Generally, basing the average monthly wage on the twelve-month period prior to the injury will be fair and reasonable and will take into account existing economic conditions. Our Supreme Court has noted:
“ ‘ * * * The authorities seem to agree that the employee in common with all others must bear the loss resulting from *554a business depression. It follows as a necessary corollary thereto that the employee in common with all others is entitled to the enjoyment of benefits resulting from general wage increases due to eras of great prosperity in the nation. * * ’.”
Gallo v. Industrial Commission, 83 Ariz. 392, 397, 322 P.2d 372, 376 (1958).

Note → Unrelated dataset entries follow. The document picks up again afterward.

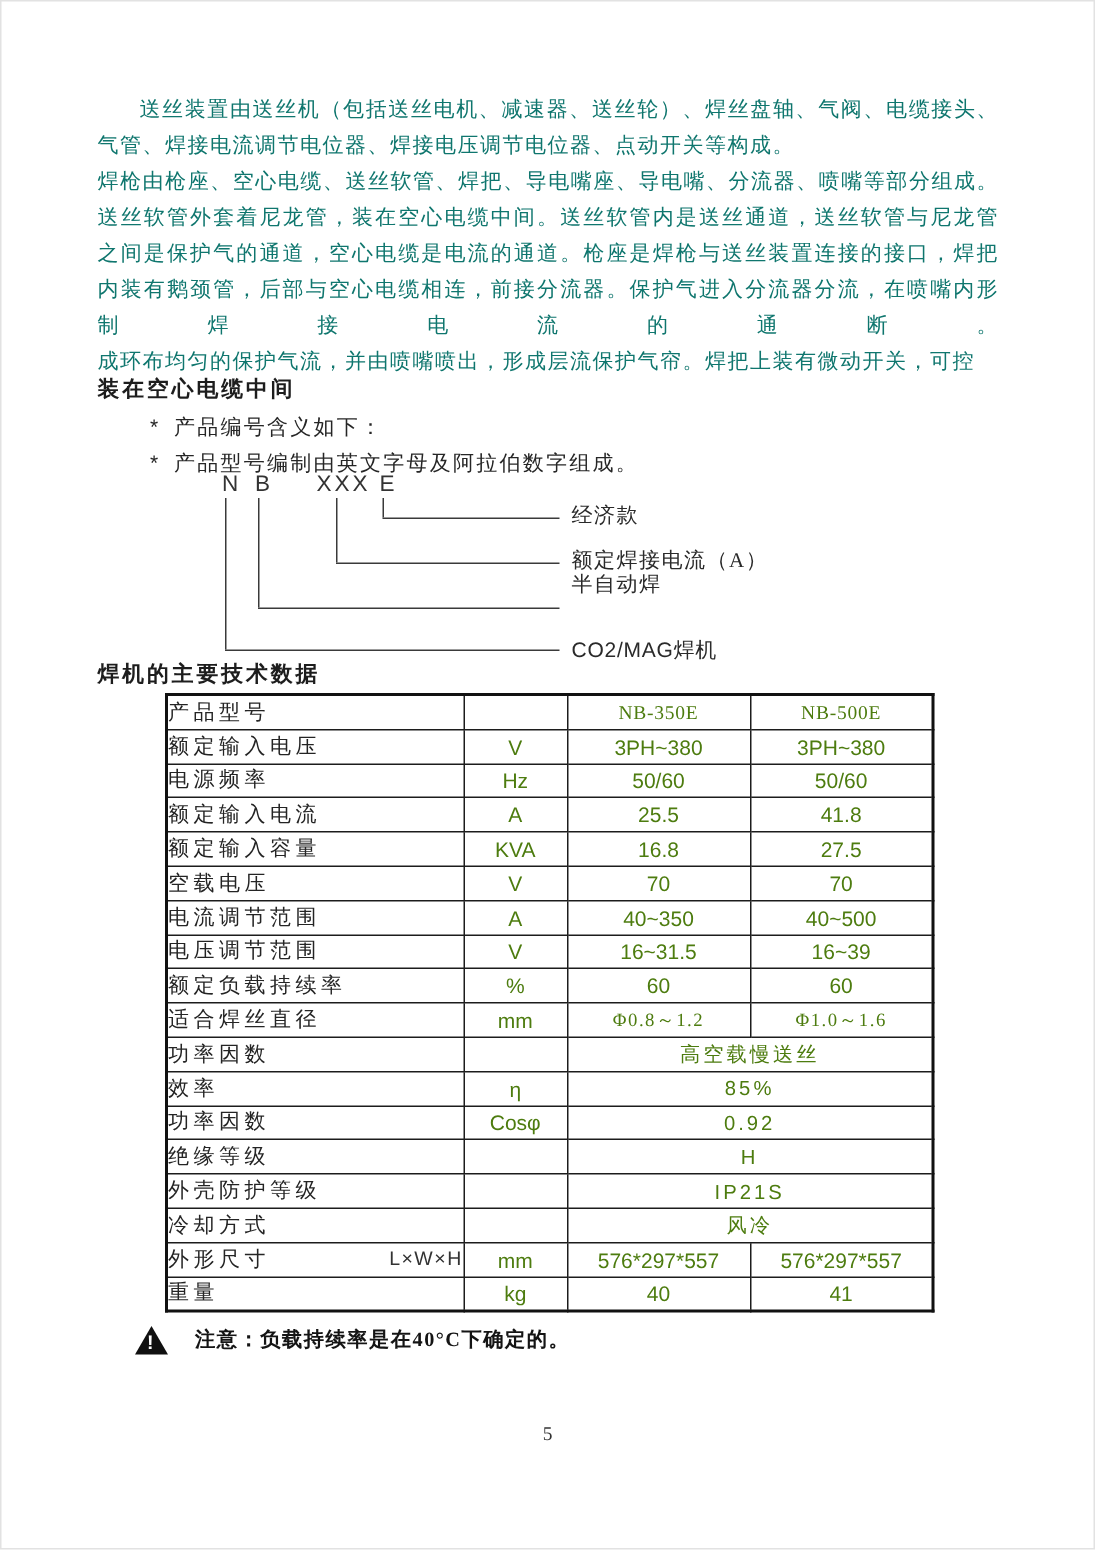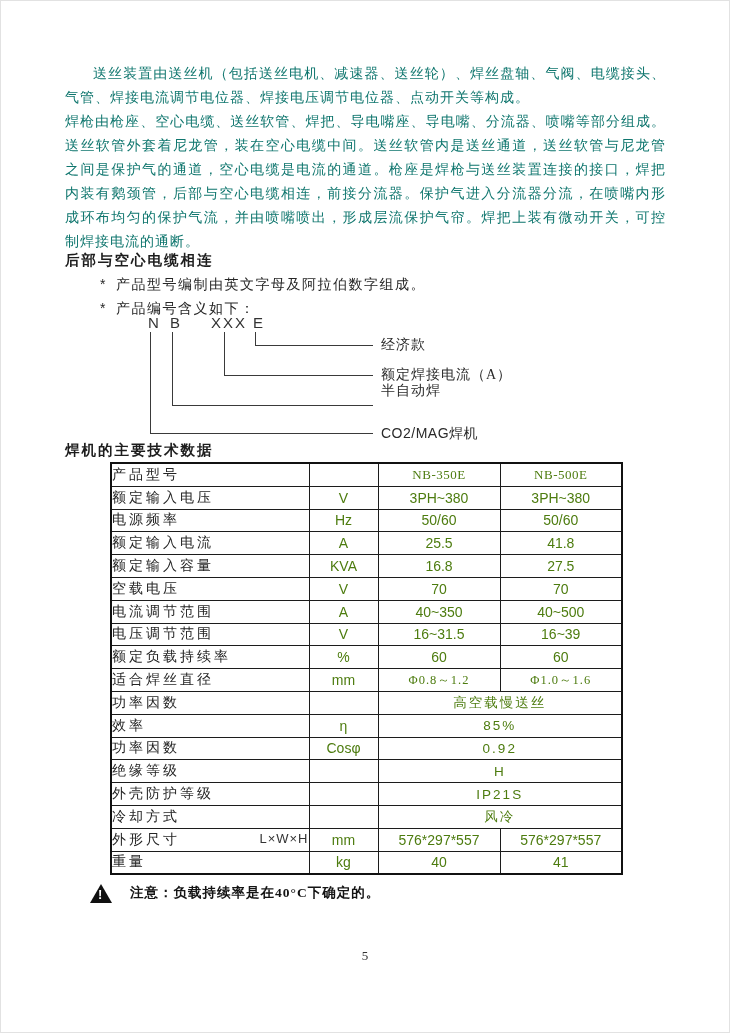--- a/index.html
+++ b/index.html
@@ -54,33 +54,33 @@
 <div class="jline">送丝装置由送丝机（包括送丝电机、减速器、送丝轮）、焊丝盘轴、气阀、电缆接头、</div>
     <div class="jline">气管、焊接电流调节电位器、焊接电压调节电位器、点动开关等构成。</div>
   </div>
 
 <div id="para2" class="para" style="top:110px;">
 
 <div class="jline">焊枪由枪座、空心电缆、送丝软管、焊把、导电嘴座、导电嘴、分流器、喷嘴等部分组成。</div>
     <div class="jline">送丝软管外套着尼龙管，装在空心电缆中间。送丝软管内是送丝通道，送丝软管与尼龙管</div>
     <div class="jline">之间是保护气的通道，空心电缆是电流的通道。枪座是焊枪与送丝装置连接的接口，焊把</div>
     <div class="jline">内装有鹅颈管，后部与空心电缆相连，前接分流器。保护气进入分流器分流，在喷嘴内形</div>
+    <div class="jline">制焊接电流的通断。</div>
     <div class="jline">成环布均匀的保护气流，并由喷嘴喷出，形成层流保护气帘。焊把上装有微动开关，可控</div>
-    <div class="jline">制焊接电流的通断。</div>
-  </div>
-
-<div class="sec-heading" style="top:250px;">后部与空心电缆相连</div>
+  </div>
+
+<div class="sec-heading" style="top:250px;">装在空心电缆中间</div>
 
 <div class="bullets" style="top:272px;">
 
 <div class="bullet-line">
+    <span class="bullet-marker">*</span><span>产品编号含义如下：</span>
+  </div>
+    <div class="bullet-line">
     <span class="bullet-marker">*</span><span>产品型号编制由英文字母及阿拉伯数字组成。</span>
-  </div>
-    <div class="bullet-line">
-    <span class="bullet-marker">*</span><span>产品编号含义如下：</span>
   </div>
   </div>
 
 <div id="diagram">
   <span class="code-letter" style="left:83px;">N</span>
   <span class="code-letter" style="left:105px;">B</span>
   <span class="code-letter" style="left:146px;">XXX</span>
   <span class="code-letter" style="left:188px;">E</span>
 
   <div class="dline vline" style="left:85px;top:18px;height:101px;"></div>

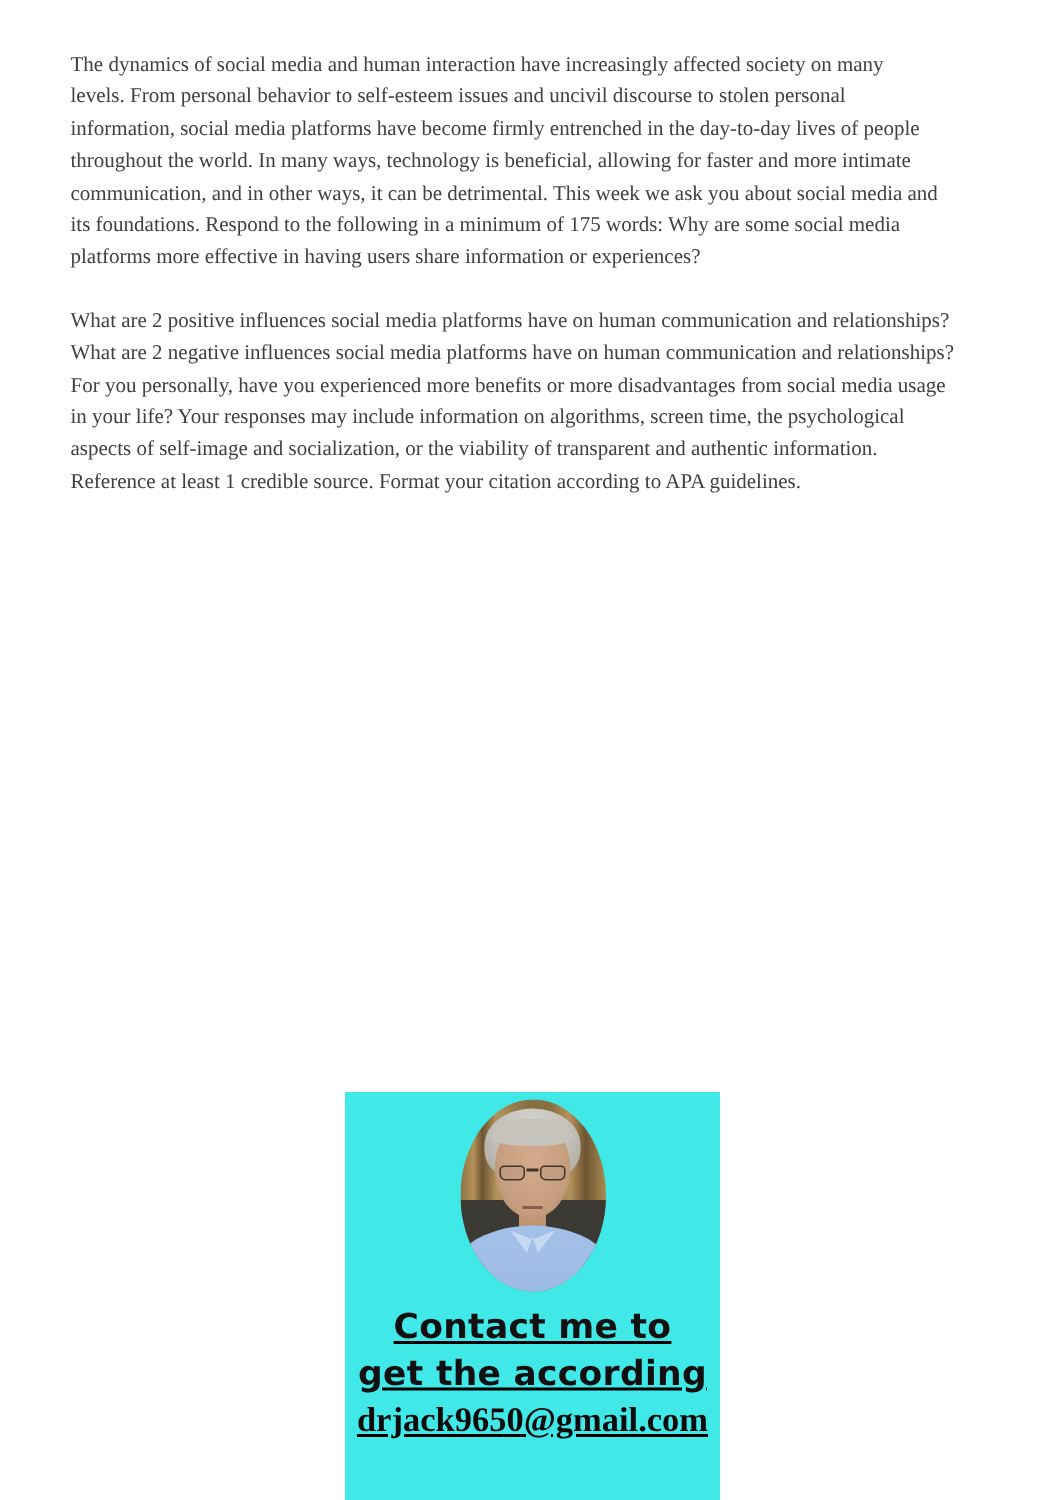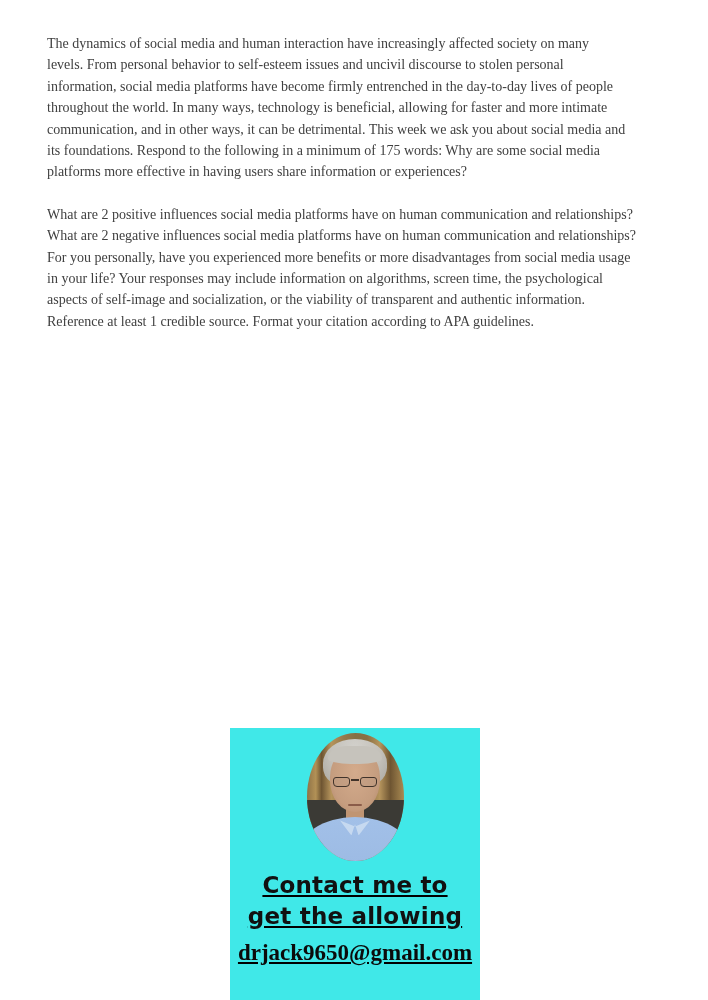--- a/index.html
+++ b/index.html
@@ -112,21 +112,21 @@
   .card-heading {
     margin-top: 9px;
     font-family: "DejaVu Sans", sans-serif;
     font-weight: 700;
     font-size: 23px;
     line-height: 31px;
     color: #111111;
     letter-spacing: 0.2px;
   }
   .card-email {
-    margin-top: 7px;
+    margin-top: 1px;
     font-family: "Liberation Serif", serif;
     font-weight: 700;
     font-size: 23px;
     line-height: 28px;
     color: #0b0b0b;
   }
 </style>
 </head>
 <body>
 
@@ -159,17 +159,17 @@
     <div class="p-mouth"></div>
     <div class="p-glasses">
       <div class="p-lens"></div>
       <div class="p-bridge"></div>
       <div class="p-lens"></div>
     </div>
   </div>
 
   <div class="card-heading">
     <div>Contact me to</div>
-    <div>get the allowing</div>
+    <div>get the according</div>
   </div>
 
   <div class="card-email">drjack9650@gmail.com</div>
 </div>
 
 </body></html>

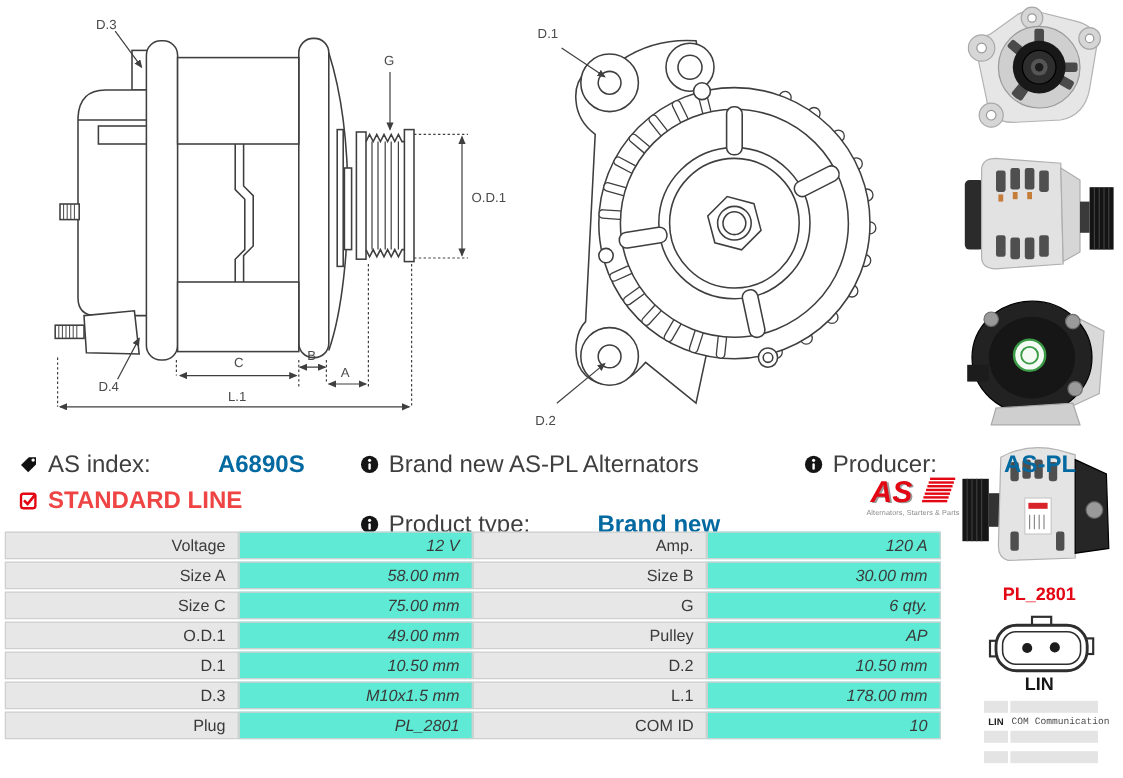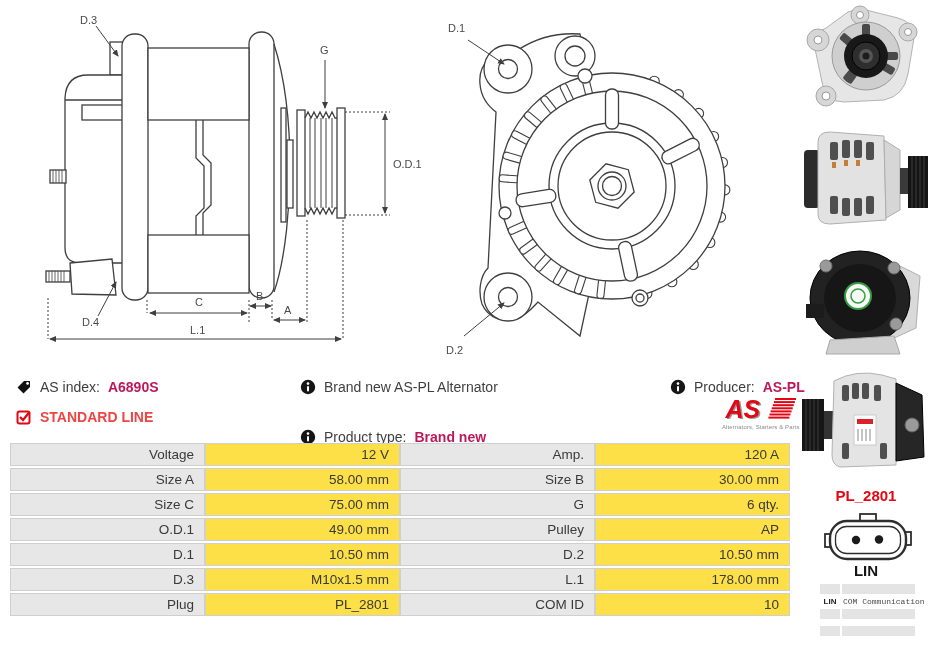--- a/index.html
+++ b/index.html
@@ -10,34 +10,34 @@
   svg text { font-family:"Liberation Sans", sans-serif; }
   .diag { position:absolute; }
   .dlab { font-size:11px; fill:#4a4a4a; }
 
   
   .photos { position:absolute; left:796px; top:4px; width:140px; }
   .photos svg { display:block; }
 
   
   .inforow { position:absolute; height:18px; display:flex; align-items:center; gap:8px;
-             font-size:14px; color:#3f3f3f; white-space:nowrap; }
-  .inforow .bold { font-weight:bold; color:#be185d; }
+             font-size:20px; color:#3f3f3f; white-space:nowrap; }
+  .inforow .bold { font-weight:bold; color:#0369a1;margin-left:48px; }
   .red-bold { color:#ef4444; font-weight:bold; }
   .icon16 { width:16px; height:16px; flex:0 0 16px; }
 
   .as-logo { position:absolute; left:722px; top:396px; width:76px; }
   .as-logo .tagline { font-size:6px; color:#8a8a8a; letter-spacing:0.1px; margin-top:-2px; white-space:nowrap; }
 
   
-  table.spec { position:absolute; left:10px; top:441px; border-collapse:separate; border-spacing:0 2px; }
+  table.spec { position:absolute; left:4px; top:441px; border-collapse:separate; border-spacing:0 2px; }
   table.spec td { width:195px; height:23px; box-sizing:border-box; border:1px solid #cfcfcf;
                   font-size:13.5px; color:#3a3a3a; text-align:right; padding:0 10px 0 0; }
   td.lab { background:#e7e7e7; }
-  td.val { background:#fde047; }
+  td.val { background:#5eead4;font-style:italic; }
 
   
   .pl-code  { position:absolute; left:796px; top:487px; width:140px; text-align:center;
               font-size:15px; font-weight:bold; color:#e30613; }
   .plug-svg { position:absolute; left:822px; top:512px; }
   .lin-label{ position:absolute; left:796px; top:562px; width:140px; text-align:center;
               font-size:15px; font-weight:bold; color:#161616; }
   .com-grid { position:absolute; left:820px; top:584px; display:grid;
               grid-template-columns:20px 73px; gap:1px 2px; }
   .com-grid2{ position:absolute; left:820px; top:626px; display:grid;
@@ -341,21 +341,21 @@
     </svg>
     <span class="red-bold">STANDARD LINE</span>
   </div>
 
   <div class="inforow" style="left:300px;top:378px;">
     <svg class="icon16" viewBox="0 0 16 16">
       <circle cx="8" cy="8" r="7.2" fill="#151515"></circle>
       <circle cx="8" cy="4.6" r="1.3" fill="#fff"></circle>
       <rect x="7" y="7" width="2" height="5.5" rx="1" fill="#fff"></rect>
     </svg>
-    <span>Brand new AS-PL Alternator</span>
+    <span>Brand new AS-PL Alternators</span>
   </div>
 
   <div class="inforow" style="left:300px;top:428px;">
     <svg class="icon16" viewBox="0 0 16 16">
       <circle cx="8" cy="8" r="7.2" fill="#151515"></circle>
       <circle cx="8" cy="4.6" r="1.3" fill="#fff"></circle>
       <rect x="7" y="7" width="2" height="5.5" rx="1" fill="#fff"></rect>
     </svg>
     <span>Product type:</span>
     <span class="bold">Brand new</span>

The Supreme Court had earlier stated:
“The legislature said that the ‘average monthly wage shall be such sum as * * * reasonably represents the monthly earning capacity of. the injured employee in the employment in which he is working at the time of the accident’
“ * * * The opportunity afforded for work in that particular employment whether it be intermittent or seasonable or whether it is continuous the year round is an important factor to be considered.” Steward v. Industrial Commission, 69 Ariz. 159, 167, 211 P.2d 217, 222 (1949).
These cases do not mean, however, that the Commission is required in all cases to base its average monthly wage determination on a twelve-month history. Although determination of the average monthly wage under paragraph B of § 23-1041 is left largely to the discretion of the Commission, it may not ignore evidence such as was presented herein which indicated that the twelvemonth history is not a representative period upon which to determine said average monthly wage. Two later Supreme Court cases have stated:
“The Commission, in computing petitioner’s average monthly wage, could properly take into consideration the fact that a usual incident of petitioner’s employment was that he would lose time due to weather conditions. However, petitioner’s loss of work from February 7, 1959 to April 5, 1959 was not occasioned by weather conditions but was due to a shutdown by his employer. Petitioner testified that during such period he could have worked had' his employer worked. * * *
“Where an injured employee loses time during the previous year for reasons over which he has no control, and where the loss of time is not a common and ordinary incident to the particular employment, such time should be omitted in computing his average monthly wage. (citations omitted) Accordingly, the Commission should have excluded the two months during which petitioner received no wages due to a shutdown by his employer in computing his average monthly wage.” Pettis v. Industrial Commission, 91 Ariz. 298, 302, 303, 372 P.2d 72, 75 (1962).
And:
“The measure of compensation for injuries received in industrial accidents is computed on the basis of the injured employee’s ‘average monthly wage at the time of injury.’ A.R.S. § 23-1041, sub-sec. A (1963). According to Kennecott Copper Corp. v. Industrial Commission, 61 Ariz. 382, 149 P.2d 839 (1944), the thirty days previous to the injury should be the basic wage for computing compensation. Where, however, the employment is intermittent for reasons over which the employee has no control or the loss of time is not a common and ordinary incident to the particular employment, the Commission should omit such time in computing the average monthly wage. * * *." Waller v. Industrial Commission, 99 Ariz. 15, 21, 406 P.2d 197, 201 (1965).
We agree with petitioner that he is entitled to a more representative view of his loss of earning capacity. Under the facts in this case it was error to limit petitioner’s wage history, as a base for determining his average monthly wage, to the twelve months immediately preceding the injury.
The award is set aside.
DONOFRIO, P. J., and STEVENS, J., concur.. This case was decided under the law as it existed prior to 1 January 1969.